*** Opening Input material ***

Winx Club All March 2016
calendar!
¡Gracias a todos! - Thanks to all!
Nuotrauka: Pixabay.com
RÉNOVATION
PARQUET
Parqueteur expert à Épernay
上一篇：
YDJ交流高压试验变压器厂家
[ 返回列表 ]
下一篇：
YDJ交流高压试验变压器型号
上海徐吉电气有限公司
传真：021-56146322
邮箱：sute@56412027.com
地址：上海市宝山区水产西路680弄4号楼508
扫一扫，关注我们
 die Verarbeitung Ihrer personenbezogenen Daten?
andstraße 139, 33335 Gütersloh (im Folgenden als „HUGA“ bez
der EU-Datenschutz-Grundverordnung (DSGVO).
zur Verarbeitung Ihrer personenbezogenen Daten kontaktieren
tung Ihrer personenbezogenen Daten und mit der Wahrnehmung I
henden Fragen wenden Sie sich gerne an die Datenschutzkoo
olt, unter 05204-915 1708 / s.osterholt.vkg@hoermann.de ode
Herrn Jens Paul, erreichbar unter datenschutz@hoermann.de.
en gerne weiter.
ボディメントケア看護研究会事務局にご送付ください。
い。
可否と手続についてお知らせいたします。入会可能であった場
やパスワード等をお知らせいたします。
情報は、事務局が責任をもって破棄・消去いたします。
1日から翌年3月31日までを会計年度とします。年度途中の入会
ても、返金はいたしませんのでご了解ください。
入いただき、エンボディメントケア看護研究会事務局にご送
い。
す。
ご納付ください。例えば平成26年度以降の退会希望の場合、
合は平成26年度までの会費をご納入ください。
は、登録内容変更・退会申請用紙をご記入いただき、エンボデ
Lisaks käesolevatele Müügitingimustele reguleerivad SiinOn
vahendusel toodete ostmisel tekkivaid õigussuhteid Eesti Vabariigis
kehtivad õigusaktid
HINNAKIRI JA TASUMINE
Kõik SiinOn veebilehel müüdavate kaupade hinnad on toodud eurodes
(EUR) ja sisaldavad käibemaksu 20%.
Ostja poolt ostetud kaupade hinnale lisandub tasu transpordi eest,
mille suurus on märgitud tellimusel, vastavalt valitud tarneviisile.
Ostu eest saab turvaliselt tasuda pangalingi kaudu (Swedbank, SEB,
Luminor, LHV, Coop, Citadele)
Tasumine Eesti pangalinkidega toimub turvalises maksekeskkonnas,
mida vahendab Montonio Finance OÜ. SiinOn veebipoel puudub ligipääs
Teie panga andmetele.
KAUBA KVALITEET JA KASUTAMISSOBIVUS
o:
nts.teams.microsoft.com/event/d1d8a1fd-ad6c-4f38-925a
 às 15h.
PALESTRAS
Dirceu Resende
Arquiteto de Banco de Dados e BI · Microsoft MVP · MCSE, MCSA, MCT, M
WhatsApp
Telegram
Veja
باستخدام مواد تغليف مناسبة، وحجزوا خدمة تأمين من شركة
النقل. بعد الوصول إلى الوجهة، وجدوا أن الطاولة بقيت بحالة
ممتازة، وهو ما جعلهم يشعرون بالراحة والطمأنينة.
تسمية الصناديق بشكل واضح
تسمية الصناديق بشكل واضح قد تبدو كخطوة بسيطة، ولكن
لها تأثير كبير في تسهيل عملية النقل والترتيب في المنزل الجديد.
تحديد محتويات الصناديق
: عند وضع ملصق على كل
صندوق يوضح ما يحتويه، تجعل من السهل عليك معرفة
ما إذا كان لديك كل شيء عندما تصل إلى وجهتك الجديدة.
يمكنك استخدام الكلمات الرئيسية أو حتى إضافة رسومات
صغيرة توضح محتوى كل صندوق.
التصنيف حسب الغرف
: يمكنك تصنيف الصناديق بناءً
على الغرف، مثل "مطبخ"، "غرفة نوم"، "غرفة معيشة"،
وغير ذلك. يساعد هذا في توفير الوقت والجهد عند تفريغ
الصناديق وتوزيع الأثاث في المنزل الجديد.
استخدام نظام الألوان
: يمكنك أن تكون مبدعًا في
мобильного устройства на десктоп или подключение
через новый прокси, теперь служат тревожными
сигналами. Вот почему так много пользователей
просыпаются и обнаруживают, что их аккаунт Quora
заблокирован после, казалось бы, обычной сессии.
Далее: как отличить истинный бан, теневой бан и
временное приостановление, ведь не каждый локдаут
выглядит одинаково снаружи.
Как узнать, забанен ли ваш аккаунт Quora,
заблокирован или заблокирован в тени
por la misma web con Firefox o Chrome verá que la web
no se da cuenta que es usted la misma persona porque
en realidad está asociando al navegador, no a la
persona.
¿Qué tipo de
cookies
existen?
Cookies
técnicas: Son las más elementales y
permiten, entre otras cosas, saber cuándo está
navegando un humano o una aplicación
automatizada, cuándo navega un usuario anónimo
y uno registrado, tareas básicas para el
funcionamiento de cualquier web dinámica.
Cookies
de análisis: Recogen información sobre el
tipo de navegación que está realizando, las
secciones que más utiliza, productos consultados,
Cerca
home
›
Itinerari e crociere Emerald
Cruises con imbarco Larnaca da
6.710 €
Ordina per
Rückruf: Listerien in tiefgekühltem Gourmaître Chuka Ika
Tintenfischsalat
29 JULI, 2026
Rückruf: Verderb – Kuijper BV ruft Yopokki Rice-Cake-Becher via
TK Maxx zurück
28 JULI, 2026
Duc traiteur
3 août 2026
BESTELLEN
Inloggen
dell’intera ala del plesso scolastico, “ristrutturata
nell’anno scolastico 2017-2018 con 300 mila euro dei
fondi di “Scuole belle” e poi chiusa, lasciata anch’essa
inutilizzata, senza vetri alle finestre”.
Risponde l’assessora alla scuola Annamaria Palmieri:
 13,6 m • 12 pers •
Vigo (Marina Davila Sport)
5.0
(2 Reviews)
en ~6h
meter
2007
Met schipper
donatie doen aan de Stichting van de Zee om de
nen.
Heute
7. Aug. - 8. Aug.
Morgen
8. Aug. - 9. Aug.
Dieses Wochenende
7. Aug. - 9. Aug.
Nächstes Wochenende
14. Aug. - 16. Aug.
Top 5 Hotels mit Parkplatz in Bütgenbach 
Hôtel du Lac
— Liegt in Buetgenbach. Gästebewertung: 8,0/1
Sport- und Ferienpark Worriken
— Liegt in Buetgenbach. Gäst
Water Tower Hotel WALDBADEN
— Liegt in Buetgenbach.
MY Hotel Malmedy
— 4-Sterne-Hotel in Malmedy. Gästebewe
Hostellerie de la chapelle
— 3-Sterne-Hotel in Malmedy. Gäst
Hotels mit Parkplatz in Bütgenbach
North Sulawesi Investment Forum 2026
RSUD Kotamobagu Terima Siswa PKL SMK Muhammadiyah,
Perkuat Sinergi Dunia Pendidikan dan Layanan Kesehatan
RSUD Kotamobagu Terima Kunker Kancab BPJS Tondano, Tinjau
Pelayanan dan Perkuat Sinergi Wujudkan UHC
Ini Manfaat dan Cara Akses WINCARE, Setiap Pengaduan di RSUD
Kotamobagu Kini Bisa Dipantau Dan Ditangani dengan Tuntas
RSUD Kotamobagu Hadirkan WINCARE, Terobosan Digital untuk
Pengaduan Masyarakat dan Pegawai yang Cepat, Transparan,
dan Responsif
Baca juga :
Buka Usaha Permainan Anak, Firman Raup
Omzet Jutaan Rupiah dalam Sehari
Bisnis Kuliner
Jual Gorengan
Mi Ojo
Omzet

*** Closing Input material ***

Each line of the data that holds "Hotels" should be reported.

Top 5 Hotels mit Parkplatz in Bütgenbach 
Hotels mit Parkplatz in Bütgenbach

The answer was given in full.